Additional Information

The following resources contain more detail about the topics discussed above:

Storage Class Memory and Phase-change Memory

The following information is derived from public disclosures and public conversations I've had with company representatives at Flash Memory Summit 2016. None of this information was shared with me in confidence.

3D XPoint / Intel Optane / Micron QuantX

Intel and Micron have been cagey about their 3D XPoint non-volatile, byte-addressable memory technology. Although there is lots of speculation about the actual materials technology under the hood, it sounds like it is based on a phase-change memory (PCM) technology. It uses chalcogenides but, unlike other "conductive-bridge" or "filamentary" PCM technologies, it uses a bulk switching phenomenon to store its data. In principle, this would increase the endurance of the cells.

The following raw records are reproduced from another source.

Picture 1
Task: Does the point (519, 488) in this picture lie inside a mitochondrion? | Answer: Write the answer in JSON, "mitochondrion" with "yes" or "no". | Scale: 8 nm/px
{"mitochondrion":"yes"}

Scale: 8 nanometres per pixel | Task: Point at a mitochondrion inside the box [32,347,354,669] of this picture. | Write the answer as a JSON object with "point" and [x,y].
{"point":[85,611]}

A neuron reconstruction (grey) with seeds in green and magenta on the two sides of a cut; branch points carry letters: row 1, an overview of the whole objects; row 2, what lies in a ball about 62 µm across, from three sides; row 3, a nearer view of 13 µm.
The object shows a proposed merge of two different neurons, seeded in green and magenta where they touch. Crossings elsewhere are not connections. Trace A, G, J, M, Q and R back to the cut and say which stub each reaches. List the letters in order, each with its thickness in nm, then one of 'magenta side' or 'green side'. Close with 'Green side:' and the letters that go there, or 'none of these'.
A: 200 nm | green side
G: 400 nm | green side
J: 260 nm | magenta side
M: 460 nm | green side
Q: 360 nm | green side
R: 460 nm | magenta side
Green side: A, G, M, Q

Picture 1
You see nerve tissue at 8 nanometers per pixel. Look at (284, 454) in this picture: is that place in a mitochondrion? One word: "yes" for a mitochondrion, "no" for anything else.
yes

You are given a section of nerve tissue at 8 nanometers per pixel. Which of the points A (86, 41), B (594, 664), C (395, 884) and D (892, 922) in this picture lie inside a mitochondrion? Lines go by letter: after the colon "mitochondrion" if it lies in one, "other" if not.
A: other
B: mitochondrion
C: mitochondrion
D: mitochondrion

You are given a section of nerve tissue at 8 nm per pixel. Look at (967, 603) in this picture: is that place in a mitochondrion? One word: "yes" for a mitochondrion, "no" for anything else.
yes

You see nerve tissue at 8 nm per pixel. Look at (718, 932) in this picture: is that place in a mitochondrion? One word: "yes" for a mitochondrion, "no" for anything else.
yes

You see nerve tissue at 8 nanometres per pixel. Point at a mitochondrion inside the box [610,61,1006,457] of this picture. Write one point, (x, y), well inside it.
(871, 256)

It is more energy efficient than DRAM due to its nonvolatility, and Intel has stated that it consumes between 0.3 and 0.5 pJ per bit to move data, which I believe is ~2x less power than standard DRAM. Also unlike DRAM, 3D XPoint is also purported to be truly byte addressable and not require that an entire page of DRAM be powered to read a single byte. However, its latency to the CPU is substantially higher than DRAM, with public numbers for 3D XPoint reflecting about 4 μsec at the hardware level, compared to 0.1 μsec for DRAM.

3D XPoint is manufactured using a 20 nm lithographic process, but because it does not rely on electrons to store state, it can be scaled down beyond the breakdown point of conventional NAND.

Crossbar

Crossbar is a filamentary PCM technology where each cell, built on a 40 nm lithographic process of "CMOS-friendly" (but proprietary) materials, has a 1 or 0 state depending on the presence of a 5 nm metal filament that is grown or destroyed through an α-Si crystal. Its signal-to-noise ratio improves as the lithography is scaled down, unlike NAND, so process shrinks below today's 40 nm process gives the technology runway.